Emily Bache’s Approval Tests Training Course

5 minute read

Emily Bache’s Course: Approval Testing with ProAgile

I was recently fortunate to attend Emily Bache’s course on Approval Tests.

I’m already very familiar with Approval Tests, but I know that Emily has been using them for much longer than me, so I was looking forward to learning a lot, and I was not disappointed! It was excellent.

And Llewellyn Falco, who is the creator of Approval Tests, said:

“I went on a course about a thing that I wrote, and I learned a ton!”

Llewellyn Falco

About Emily

Many people will know of Emily through her wide range of coding Katas - small practice exercises to learn programming techniques, which are often ported to many different languages. GildedRose-Refactoring-Kata may be the best know example.

But she’s also a very experienced Technical Agile Coach, with lots of teaching and coaching experience.

So I had high expectations!

The Course

It was run online, in 4-hour sessions, on 4 successive days, via Zoom, and was a good mixture of demos, presentation, hands-on exercises and reviews.

There were 4 of us attending the course, which worked well.

The Miro “visual collaboration platform” was very impressive, and Emily had put a lot of care in to creating effective boards in advance.

For example, this was a great way to gather feedback and see what each of us had taken from each section - with an added bonus that the mind-maps on retrospectives provided a useful summary of things we learned.

Exercises

Most of the exercises were in Java, with some on Python - and Emily’s slides gave example code in both C# and Java, and I’m most experienced in C++.

We were all logged on to a shared virtual machine that Emily had set up for the course, and we did the exercises collaboratively, taking turns with one person typing, and others instructing. (Think “Mob” or “Ensemble” programming.)

This turned out to be a good way to get familiar with another language: watch others coding for short periods, and then take a turn at typing, safe in the knowledge that if you’re stuck, you have plenty of people to ask for help.

Topics covered

Broadly speaking, the topics were:

  • Introduction to testing, and to Approval Tests
  • Code Coverage and using Combinations to improve coverage
  • Testing and Behaviour Driven Development
  • Testing Microservices

Emily shared her experience very well, with really clear explanations, backed up by brilliant slides with fantastic diagrams of fundamental concepts, like code coverage and branch coverage.

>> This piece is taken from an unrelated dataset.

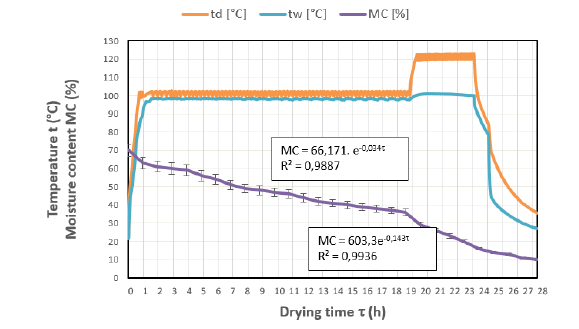
Figure 3: Temperatures and MC in drying process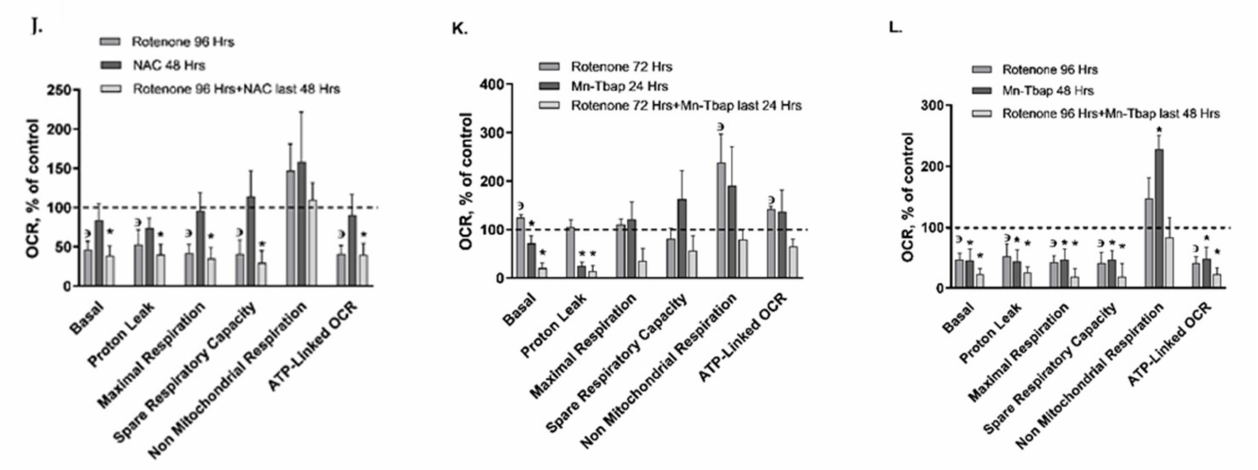
Int. J. Mol. Sci. 2021 , 22 , x FOR PEER REVIEW Figure 2. Effect of ROS scavengers/autophagy enhancers on mitochondrial respiration parameters pre and post exposure to 10 pM rotenone for 72 ( A,C,E,G,I,K ) or for 96 ( B,D,F,H,J,L ) h.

In every session, I had pages of notes of things that I learned about practical applications of Approval Tests that I had never even thought of - and some helpful ways of explaining techniques and ideas.

Takeaways

I learned way, way too much to share in a blog… But here are a few examples.

Little Things

  • “Printer” is a nicer analogy than “To String” for explaining how to covert any object to text for use in Approval Tests.
  • All-Pairs or Pairwise Testing is a powerful alternative to Combination testing, as it greatly reduces the number of combinations of values required - speeding up the tests.
  • We saw a nice technique in the Lift Kata of approving a sequence of steps in a single file - perhaps like a story-board or a time-sequence. This could be implemented with verifyAll() - but Llewellyn pointed out that it might be useful to add this as a first-class concept in the Approval Tests libraries, for more easy-to-interpret output.

TextTest

Of course we used the libraries from Approval Tests, but we also used another Approval Testing tool that was new to me, called TextTest.

From its documentation:

TextTest is an application-independent tool for text-based functional testing. In other words, it provides support for regression testing by means of comparing program output files against a specified “gold standard” of what they should look like.

It is both a standalone tool for this sort of testing, and a Python framework that users plug their own tools, custom comparators, reports etc. into.

It’s especially powerful when multiple output files need to be tested. It’s language-independent. And it takes care of mechanics like how to supply stdin, and how to capture stdout, stderr and a process’s exit code.

As a very powerful tool, it obviously takes some effort to set up and learn to use, but if testing a complex application that is not amenable to conventional code-based Approval Tests, I would definitely look at TextTest instead.

It’s great to see Approval Testing growing in use, and more training courses being run.

I strongly recommend this course.

Emily has said she’ll be running it again, so look out for it at ProAgile.